One evening Celie stops by Albert's house, where he lives alone, to see his shell collection. He talks about the past, saying that Celie reminded him of a little bird when she first came to live with him. He then reminds her that they are still husband and wife, but she tells him they were never husband and wife. It is obvious that Celie has no interest in Albert or any other man.


Part of the reconciliation in the novel involves Celie making her peace with Albert. As she helps to care for the sick Henrietta, she gets to know the changed Albert, who has even taken up the collecting of shells, symbols of femininity. In many ways, he is a much softer person. He now works and keeps house; he also is helping to care for Henrietta. When Celie stops by to see his shell collection, Albert talks about the past, saying he could not appreciate her when they first married. Then he reminds her that they are still husband and wife; he seems to hope that they might get back together. Celie, however, has no interest in men.



Celie receives a telegram from the State Department informing her that the ship that Nettie and her family were on has sunk. Celie is devastated. She is also saddened by the fact that most of the letters that she has sent to Nettie are returned to her, undelivered.


The devastating news of the shipwreck serves to test Celie's newfound stability and sense of self. Although it seems she will now be physically separated from her sister throughout her life, she knows that Nettie will always live in her mind. She is at least thankful that they were re-united through the mail. When Celie finds out that Nettie has not received her letters, she is crushed, for she wanted her sister to know her. Celie's undelivered letters to Nettie have become similar to the many letters she wrote to God, which could not be delivered either.



Celie receives another letter from Nettie, stating her eagerness and anxiety about returning to America. She writes that she can hardly believe she and Celie have not had personal contact for nearly thirty years. She wonders if Celie will be the same gentle soul she once knew. The children have asked about their real mother, and Nettie has told them that Tashi reminds her of Celie. Unfortunately, Tashi and her mother have gone to the forest to join the Mbeles.

Nettie reveals that her idea of God has shifted in ways parallel to Celie's idea of God. For her, God is "more spirit than ever before and more internal." She adds that most people think God has to look like something, a roofleaf or Christ, but that for her and Samuel, "not being tied to what God looks like frees us."

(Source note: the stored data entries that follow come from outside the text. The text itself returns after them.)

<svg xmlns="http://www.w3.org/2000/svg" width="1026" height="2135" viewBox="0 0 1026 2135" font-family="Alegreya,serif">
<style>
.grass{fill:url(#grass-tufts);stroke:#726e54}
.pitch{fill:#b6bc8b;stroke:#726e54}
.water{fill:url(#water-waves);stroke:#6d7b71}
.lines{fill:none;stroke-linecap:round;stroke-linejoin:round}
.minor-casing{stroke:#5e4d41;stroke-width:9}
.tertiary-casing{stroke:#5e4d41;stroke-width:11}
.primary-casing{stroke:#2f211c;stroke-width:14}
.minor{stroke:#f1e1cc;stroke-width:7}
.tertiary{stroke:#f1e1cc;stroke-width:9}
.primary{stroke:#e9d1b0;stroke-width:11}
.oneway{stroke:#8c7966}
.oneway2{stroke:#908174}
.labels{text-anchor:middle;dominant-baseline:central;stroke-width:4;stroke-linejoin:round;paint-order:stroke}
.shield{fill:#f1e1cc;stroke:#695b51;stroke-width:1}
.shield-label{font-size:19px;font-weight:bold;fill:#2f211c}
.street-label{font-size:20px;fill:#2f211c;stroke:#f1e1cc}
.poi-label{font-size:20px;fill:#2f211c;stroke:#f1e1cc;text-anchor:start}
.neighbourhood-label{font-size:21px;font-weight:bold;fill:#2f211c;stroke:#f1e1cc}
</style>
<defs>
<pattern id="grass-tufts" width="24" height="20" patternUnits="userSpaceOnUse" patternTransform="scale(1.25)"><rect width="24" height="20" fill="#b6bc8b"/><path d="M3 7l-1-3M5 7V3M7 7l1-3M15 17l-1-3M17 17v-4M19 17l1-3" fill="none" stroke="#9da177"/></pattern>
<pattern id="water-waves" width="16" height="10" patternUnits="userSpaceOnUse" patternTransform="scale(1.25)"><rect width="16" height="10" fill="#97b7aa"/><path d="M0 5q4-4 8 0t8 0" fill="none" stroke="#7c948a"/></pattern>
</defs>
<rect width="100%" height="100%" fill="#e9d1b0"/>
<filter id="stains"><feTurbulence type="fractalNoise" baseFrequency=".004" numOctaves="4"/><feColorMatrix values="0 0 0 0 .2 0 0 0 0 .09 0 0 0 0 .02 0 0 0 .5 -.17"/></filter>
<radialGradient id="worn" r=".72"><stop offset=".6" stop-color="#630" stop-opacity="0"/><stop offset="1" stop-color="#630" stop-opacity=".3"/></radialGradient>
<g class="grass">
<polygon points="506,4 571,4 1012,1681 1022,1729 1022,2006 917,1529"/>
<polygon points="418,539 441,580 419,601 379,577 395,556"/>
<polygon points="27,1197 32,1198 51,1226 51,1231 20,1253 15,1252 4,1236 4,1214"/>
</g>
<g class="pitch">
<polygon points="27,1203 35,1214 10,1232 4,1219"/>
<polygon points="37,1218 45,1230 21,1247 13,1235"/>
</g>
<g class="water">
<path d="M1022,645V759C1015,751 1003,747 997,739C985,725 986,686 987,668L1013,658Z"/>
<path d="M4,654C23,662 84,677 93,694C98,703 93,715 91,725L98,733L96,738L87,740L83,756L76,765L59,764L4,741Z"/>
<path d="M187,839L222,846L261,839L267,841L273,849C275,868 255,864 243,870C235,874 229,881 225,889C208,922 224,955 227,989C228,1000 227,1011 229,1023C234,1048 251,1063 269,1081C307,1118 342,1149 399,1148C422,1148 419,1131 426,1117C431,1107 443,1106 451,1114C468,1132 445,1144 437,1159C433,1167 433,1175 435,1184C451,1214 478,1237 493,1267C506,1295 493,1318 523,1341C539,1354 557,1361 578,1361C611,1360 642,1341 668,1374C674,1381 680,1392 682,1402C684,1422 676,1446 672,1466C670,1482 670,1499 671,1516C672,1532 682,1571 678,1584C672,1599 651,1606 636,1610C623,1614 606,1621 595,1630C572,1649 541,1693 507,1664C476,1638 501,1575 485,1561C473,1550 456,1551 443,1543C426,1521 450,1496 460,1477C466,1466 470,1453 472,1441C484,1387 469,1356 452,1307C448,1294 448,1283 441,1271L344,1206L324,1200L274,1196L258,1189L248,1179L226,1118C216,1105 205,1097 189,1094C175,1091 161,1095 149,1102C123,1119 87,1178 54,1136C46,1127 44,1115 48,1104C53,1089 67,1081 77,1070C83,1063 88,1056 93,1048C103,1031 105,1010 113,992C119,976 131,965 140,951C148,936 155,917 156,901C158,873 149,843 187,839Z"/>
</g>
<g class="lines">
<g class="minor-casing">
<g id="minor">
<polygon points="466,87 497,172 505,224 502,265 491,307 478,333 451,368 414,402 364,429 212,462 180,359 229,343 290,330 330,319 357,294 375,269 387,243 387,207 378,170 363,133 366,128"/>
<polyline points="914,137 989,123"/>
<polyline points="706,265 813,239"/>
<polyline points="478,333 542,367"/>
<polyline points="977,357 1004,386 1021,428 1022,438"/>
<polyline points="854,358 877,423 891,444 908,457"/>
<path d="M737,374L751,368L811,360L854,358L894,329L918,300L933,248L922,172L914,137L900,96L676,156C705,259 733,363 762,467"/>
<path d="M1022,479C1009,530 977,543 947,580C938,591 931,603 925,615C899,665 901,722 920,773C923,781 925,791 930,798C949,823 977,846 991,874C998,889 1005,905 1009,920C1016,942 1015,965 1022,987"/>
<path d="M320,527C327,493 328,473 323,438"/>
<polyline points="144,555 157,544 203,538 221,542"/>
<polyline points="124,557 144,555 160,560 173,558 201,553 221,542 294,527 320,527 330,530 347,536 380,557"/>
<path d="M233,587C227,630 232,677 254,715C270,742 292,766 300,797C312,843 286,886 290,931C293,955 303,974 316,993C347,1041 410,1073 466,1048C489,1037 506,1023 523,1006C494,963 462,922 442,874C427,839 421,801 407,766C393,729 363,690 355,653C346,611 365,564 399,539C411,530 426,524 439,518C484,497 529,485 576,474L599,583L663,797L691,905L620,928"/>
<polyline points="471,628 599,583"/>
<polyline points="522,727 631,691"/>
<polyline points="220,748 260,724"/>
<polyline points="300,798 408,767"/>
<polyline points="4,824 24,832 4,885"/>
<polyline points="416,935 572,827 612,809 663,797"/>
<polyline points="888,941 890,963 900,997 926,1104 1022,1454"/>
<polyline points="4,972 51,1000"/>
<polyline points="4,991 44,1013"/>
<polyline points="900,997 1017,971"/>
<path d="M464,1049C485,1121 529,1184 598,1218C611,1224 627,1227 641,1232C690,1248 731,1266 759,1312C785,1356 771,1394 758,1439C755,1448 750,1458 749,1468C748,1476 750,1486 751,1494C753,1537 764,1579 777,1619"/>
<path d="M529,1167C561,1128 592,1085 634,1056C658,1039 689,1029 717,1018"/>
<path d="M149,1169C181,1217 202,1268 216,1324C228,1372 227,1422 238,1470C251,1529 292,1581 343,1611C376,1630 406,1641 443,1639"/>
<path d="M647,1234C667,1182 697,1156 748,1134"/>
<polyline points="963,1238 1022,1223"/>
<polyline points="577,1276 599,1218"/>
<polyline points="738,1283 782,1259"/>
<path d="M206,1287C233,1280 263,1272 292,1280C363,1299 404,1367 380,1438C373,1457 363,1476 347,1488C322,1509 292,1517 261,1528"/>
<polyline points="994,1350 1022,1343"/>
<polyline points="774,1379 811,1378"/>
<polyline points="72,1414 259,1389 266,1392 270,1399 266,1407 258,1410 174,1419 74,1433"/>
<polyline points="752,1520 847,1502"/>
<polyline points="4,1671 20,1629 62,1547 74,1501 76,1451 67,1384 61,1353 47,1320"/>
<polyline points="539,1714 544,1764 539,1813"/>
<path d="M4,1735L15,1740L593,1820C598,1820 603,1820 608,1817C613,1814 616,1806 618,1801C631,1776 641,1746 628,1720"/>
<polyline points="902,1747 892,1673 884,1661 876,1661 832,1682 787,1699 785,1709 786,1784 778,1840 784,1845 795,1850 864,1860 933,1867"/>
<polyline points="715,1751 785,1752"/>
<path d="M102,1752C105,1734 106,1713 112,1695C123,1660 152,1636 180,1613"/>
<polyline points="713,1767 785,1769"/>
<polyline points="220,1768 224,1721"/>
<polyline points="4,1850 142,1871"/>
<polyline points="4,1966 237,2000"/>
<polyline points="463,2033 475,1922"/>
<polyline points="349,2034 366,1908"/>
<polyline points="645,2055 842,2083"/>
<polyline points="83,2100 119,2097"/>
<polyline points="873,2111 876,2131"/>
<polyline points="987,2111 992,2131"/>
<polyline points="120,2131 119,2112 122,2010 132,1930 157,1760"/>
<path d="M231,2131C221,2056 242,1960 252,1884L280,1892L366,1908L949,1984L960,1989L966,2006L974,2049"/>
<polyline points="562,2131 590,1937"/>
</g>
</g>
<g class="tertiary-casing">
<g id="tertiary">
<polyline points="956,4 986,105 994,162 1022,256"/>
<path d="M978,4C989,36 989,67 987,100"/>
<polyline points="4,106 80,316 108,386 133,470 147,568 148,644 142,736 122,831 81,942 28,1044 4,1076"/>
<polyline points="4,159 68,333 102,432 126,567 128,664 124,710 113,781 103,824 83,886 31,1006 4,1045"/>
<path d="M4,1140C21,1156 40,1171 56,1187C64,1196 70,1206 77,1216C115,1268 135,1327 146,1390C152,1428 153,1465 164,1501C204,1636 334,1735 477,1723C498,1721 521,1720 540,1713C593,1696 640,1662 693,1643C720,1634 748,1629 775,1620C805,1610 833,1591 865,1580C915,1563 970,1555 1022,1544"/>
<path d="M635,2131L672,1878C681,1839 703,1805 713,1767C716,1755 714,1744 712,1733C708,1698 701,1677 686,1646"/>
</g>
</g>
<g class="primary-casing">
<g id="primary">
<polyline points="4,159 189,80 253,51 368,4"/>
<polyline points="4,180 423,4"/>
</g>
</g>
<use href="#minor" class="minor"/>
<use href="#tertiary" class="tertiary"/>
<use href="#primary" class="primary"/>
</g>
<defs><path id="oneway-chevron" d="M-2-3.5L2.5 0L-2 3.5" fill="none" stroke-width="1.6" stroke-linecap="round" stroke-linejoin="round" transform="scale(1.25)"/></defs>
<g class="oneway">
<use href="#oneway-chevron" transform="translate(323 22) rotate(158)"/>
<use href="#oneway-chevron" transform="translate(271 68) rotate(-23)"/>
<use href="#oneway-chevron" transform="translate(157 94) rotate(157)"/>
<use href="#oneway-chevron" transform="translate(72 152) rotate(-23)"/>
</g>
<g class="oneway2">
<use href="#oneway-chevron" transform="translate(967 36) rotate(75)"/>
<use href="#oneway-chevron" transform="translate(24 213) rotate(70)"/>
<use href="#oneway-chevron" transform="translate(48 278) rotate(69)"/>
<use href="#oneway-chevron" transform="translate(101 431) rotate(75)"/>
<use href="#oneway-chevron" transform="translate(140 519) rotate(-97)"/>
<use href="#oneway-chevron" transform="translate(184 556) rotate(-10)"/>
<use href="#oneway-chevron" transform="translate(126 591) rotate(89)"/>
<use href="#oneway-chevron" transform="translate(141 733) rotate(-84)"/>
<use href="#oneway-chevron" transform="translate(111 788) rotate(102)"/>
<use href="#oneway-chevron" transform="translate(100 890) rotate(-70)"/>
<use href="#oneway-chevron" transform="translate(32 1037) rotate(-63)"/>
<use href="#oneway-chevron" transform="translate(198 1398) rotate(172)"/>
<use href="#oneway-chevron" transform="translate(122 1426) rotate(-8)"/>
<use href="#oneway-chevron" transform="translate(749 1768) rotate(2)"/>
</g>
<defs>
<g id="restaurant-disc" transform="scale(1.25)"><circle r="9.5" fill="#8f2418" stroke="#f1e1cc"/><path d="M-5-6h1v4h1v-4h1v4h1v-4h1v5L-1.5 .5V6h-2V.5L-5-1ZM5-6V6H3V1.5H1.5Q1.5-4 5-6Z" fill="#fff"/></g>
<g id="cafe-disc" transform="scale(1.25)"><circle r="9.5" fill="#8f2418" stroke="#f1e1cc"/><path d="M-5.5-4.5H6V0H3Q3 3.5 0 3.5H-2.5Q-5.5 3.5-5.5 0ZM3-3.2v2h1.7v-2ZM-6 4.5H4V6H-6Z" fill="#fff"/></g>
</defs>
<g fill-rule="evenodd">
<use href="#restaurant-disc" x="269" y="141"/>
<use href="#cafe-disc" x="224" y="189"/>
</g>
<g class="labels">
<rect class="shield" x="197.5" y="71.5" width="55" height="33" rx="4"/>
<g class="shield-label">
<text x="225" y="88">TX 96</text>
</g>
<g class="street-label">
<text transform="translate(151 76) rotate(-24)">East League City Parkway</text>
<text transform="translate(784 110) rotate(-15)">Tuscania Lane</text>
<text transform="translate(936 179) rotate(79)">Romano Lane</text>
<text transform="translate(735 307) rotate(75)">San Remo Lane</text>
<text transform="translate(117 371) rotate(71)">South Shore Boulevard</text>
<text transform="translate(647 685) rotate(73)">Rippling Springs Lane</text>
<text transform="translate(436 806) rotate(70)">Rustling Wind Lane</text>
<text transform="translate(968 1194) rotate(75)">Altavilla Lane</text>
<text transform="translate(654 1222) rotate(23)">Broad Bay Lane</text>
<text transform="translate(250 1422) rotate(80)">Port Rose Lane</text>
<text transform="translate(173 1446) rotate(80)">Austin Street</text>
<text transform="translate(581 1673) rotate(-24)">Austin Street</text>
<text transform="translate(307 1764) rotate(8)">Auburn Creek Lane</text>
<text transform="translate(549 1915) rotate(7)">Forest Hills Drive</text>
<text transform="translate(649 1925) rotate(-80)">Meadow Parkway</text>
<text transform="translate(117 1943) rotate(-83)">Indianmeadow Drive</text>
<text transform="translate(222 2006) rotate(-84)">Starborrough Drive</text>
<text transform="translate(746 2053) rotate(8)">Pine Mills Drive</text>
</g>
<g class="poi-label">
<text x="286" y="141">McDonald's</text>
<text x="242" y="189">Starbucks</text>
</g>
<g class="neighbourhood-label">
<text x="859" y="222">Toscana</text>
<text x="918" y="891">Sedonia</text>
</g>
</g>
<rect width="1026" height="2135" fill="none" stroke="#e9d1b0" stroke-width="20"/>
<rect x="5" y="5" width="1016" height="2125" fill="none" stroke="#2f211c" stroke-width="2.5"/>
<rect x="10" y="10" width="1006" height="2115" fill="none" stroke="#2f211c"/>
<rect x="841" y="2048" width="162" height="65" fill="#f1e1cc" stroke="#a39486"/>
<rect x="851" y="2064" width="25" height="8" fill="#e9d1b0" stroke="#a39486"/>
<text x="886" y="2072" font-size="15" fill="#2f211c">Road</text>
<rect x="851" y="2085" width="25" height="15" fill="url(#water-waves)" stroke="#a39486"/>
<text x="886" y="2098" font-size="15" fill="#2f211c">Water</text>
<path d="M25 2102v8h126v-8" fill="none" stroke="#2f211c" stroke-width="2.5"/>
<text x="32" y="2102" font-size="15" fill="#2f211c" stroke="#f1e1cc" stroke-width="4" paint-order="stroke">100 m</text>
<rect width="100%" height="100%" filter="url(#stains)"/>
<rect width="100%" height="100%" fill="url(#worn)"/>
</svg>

Nettie also writes of her concern over money. She assumes that it will be years before she and Samuel will have the money to buy a house after they return to America. She also worries about how Olivia and Adam will handle racism when they have grown up in Africa, free of any feelings of animosity towards them because of their color. Nettie cuts off the letter, for she has learned that Adam is missing.


Even after Celie receives the news of the shipwreck, letters continue to arrive from Nettie, sent before her departure. Their poignancy is more acute because of what has happened. For Celie, there is a strangely spiritual undertone in this letter, as if Nettie is speaking to her from the great beyond.

This letter addresses Nettie' anxieties about returning to America. She worries that Celie may no longer be the same loving soul she knew when she left. She also worries about money and a place to live, for she is unaware of the fact that her financial future is secure with the house, store, and land from her real father. Finally, she is concerned about how Olivia and Adam will react to racism, which they will feel for the first time in their lives.

Even though her life has been very different from her sister's, Nettie has reached some of the same conclusions Celie has. Her picture of God is no longer as a white person reigning on high. Instead, she has no mental picture of God, but believes Him to be an internal spirit, an image much like Celie has.

Nettie brings in another part of the African subplot at the end of this letter. Tashi has run away to join the Mbeles, and Adam has gone in search of her. The move away from Africa is obviously not easy for any of the family. The ties they have made, especially to Tashi and her mother, are strong and hard to sever.